* _PROBLEM_
Pull every line containing "Right" from the data.

BEGIN EXERCISE MATERIAL

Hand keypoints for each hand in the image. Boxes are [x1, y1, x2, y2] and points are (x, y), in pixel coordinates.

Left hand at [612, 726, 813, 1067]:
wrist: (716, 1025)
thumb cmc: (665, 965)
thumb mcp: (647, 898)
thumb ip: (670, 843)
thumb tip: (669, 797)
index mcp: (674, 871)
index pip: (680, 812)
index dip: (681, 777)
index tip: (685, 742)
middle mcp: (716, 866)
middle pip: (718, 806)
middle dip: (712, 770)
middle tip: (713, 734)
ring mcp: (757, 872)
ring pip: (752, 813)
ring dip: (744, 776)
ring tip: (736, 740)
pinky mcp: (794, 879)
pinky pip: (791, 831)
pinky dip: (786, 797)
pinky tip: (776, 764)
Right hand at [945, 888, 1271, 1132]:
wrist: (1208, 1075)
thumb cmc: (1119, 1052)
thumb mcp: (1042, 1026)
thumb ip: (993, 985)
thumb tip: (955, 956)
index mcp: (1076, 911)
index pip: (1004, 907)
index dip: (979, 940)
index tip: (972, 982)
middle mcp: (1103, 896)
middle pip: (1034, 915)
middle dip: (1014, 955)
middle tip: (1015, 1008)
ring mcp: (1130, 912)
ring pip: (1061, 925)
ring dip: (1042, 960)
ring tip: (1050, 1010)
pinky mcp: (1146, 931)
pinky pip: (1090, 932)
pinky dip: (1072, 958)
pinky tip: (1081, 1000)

END EXERCISE MATERIAL
BEGIN EXERCISE MATERIAL

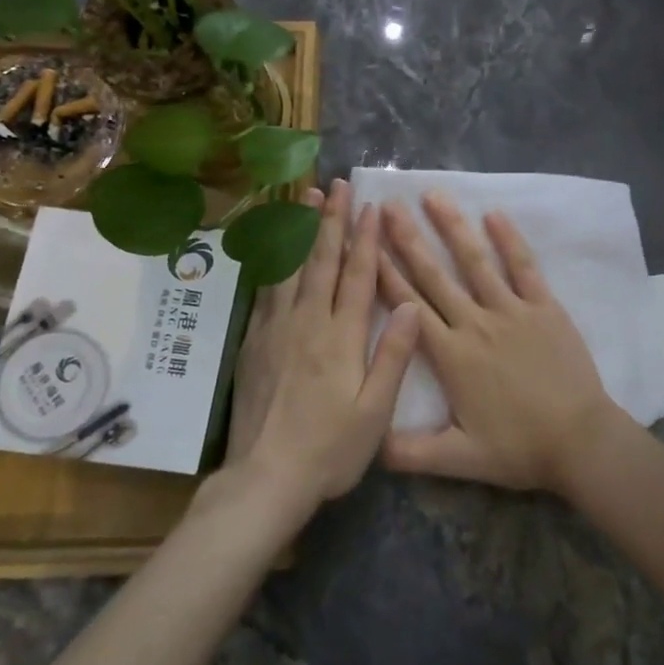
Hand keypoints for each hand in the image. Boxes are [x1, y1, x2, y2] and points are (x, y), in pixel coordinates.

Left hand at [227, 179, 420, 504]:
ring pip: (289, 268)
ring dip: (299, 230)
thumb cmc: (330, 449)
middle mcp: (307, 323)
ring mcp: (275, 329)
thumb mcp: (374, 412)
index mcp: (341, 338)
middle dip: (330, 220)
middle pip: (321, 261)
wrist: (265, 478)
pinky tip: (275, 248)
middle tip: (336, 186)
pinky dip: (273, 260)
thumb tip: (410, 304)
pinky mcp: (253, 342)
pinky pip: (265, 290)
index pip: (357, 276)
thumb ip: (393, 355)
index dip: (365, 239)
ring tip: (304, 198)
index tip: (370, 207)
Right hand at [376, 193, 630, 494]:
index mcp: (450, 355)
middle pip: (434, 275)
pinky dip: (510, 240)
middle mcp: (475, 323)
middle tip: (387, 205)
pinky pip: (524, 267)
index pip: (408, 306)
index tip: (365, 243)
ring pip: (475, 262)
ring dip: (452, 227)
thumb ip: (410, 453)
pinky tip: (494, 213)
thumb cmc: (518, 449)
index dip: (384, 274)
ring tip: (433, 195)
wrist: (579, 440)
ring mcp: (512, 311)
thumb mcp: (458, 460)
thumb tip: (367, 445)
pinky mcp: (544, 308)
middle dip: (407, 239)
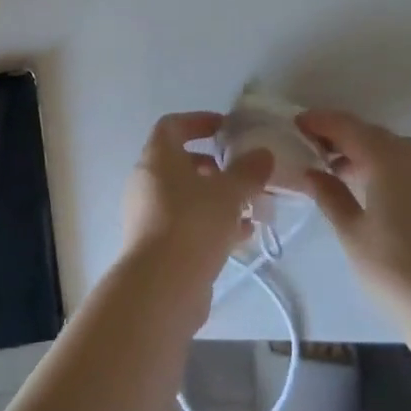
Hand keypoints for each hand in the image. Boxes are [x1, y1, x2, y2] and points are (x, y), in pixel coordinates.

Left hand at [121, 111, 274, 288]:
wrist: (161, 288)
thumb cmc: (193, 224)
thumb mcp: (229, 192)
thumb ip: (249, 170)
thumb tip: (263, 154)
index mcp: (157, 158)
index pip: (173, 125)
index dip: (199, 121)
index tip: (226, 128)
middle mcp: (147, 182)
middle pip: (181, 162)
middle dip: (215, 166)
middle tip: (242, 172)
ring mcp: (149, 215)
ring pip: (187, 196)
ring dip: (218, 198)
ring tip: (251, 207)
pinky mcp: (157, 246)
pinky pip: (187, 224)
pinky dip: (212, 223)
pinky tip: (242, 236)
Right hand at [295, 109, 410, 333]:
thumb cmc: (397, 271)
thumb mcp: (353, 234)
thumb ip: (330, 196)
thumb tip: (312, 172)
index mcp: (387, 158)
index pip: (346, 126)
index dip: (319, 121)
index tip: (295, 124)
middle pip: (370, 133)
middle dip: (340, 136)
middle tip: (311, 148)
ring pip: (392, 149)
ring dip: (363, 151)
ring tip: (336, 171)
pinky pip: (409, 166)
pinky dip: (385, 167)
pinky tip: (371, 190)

END EXERCISE MATERIAL
BEGIN EXERCISE MATERIAL

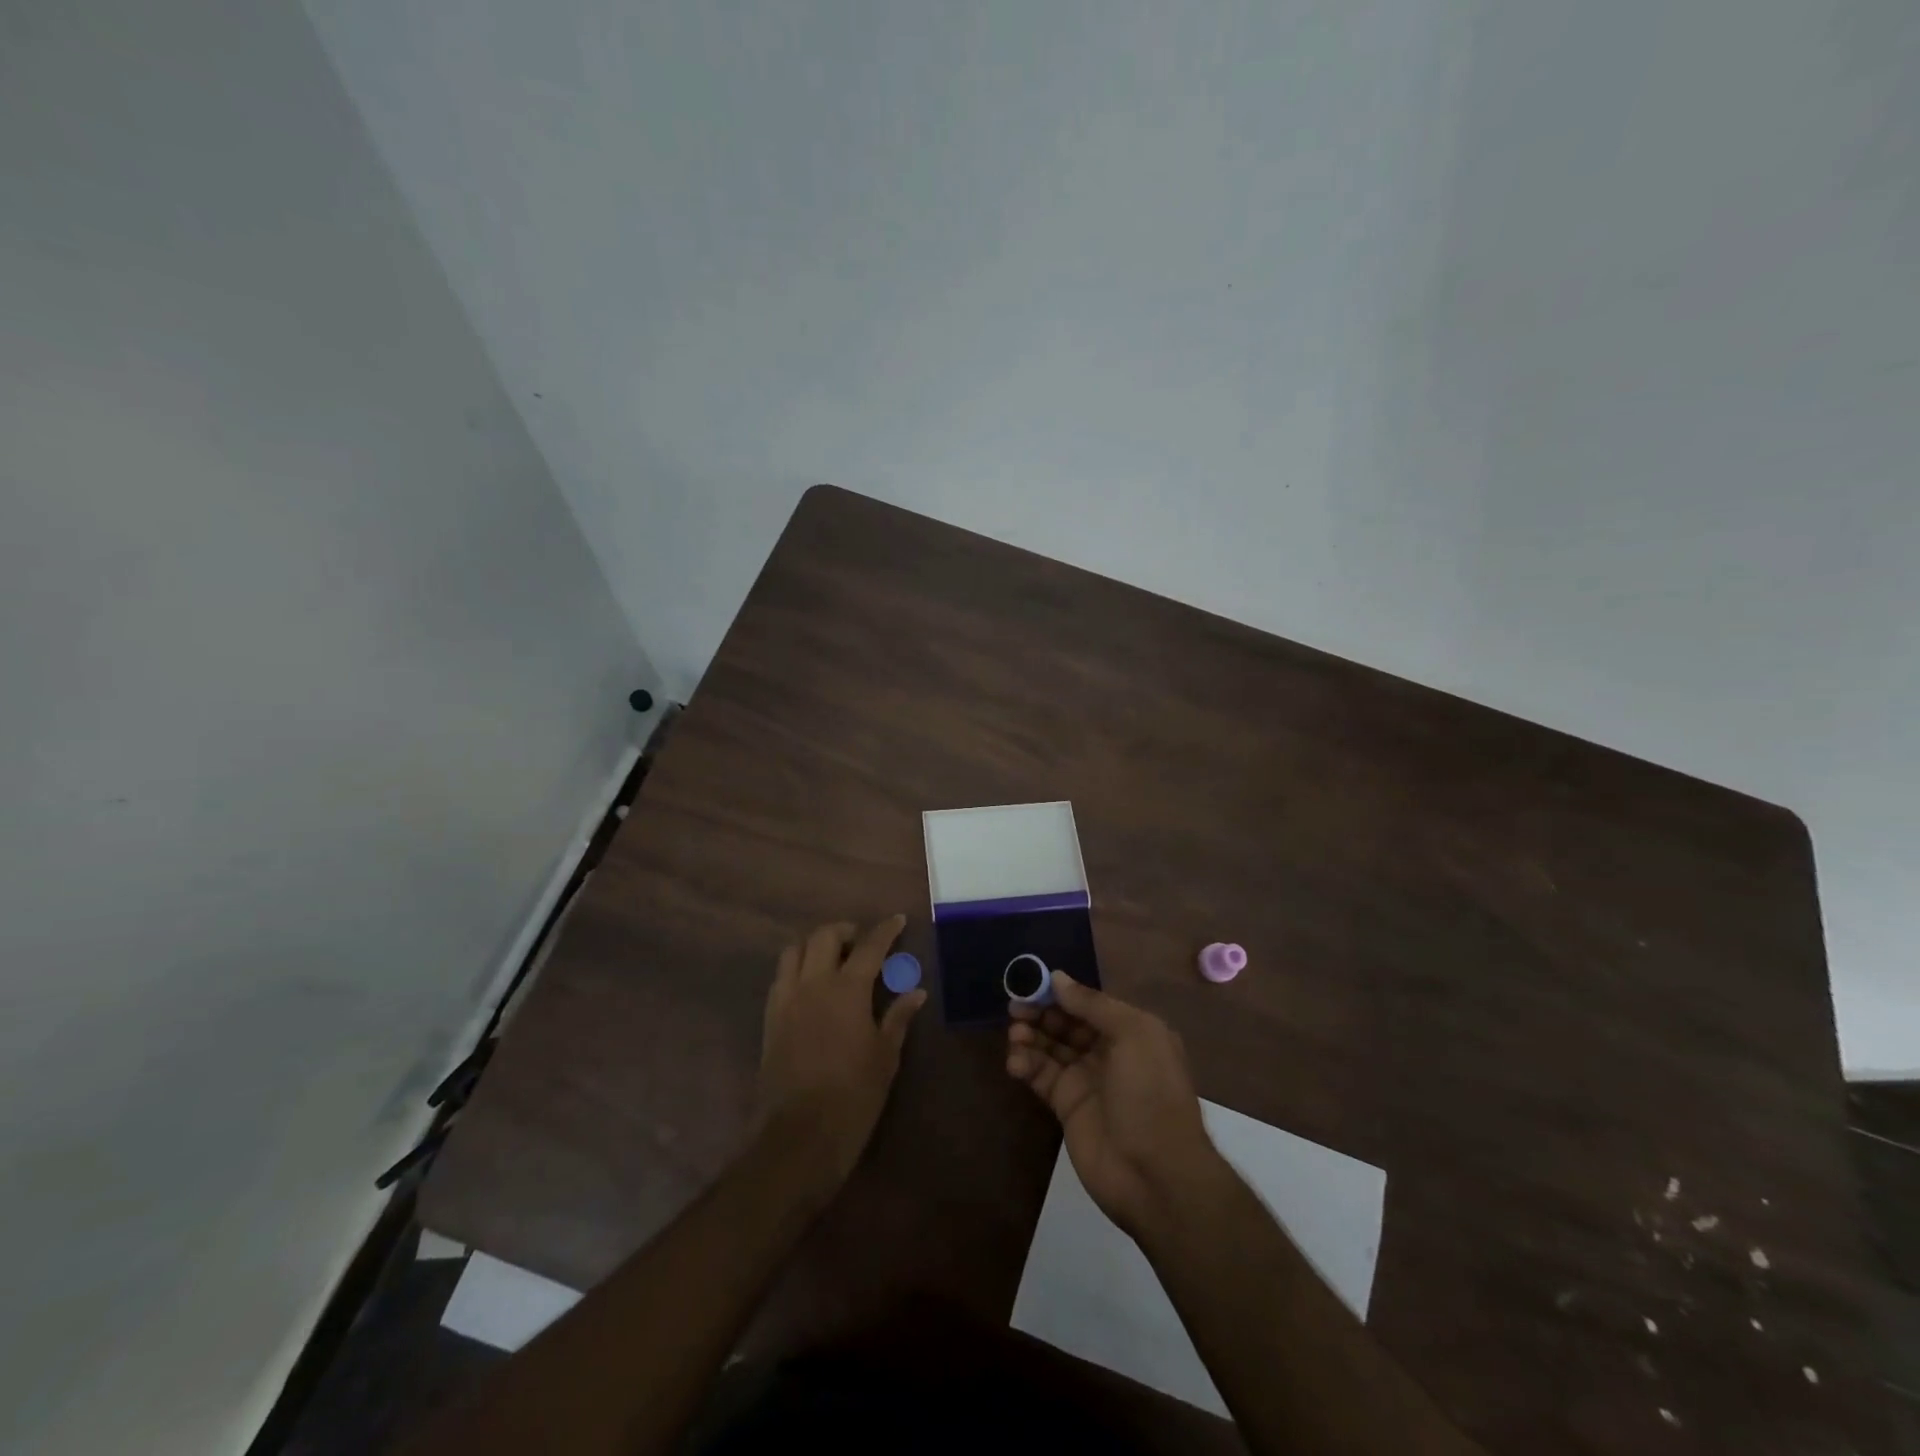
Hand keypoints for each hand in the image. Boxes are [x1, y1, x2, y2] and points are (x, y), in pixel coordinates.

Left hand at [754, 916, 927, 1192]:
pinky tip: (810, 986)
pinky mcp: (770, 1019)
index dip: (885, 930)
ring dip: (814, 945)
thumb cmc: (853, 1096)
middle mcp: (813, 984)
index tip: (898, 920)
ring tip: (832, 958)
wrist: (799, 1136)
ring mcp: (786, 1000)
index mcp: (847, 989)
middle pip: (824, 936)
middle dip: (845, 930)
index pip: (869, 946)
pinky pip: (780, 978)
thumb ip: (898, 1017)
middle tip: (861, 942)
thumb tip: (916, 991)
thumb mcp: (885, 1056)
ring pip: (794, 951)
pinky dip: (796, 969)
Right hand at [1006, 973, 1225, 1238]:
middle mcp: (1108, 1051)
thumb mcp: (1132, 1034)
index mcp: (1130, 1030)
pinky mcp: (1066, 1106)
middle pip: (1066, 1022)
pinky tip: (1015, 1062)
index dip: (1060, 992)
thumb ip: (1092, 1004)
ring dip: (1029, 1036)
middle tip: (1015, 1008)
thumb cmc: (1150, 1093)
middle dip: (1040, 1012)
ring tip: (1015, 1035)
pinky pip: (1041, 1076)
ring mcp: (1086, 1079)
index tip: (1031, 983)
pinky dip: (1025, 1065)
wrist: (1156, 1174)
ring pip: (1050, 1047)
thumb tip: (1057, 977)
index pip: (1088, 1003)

END EXERCISE MATERIAL

* _RESULT OF THIS EXERCISE_
Right hand at [945, 888, 1271, 1132]:
Right hand at [376, 193, 630, 494]:
Right hand at [295, 109, 410, 333]:
Right hand at [1006, 973, 1225, 1238]:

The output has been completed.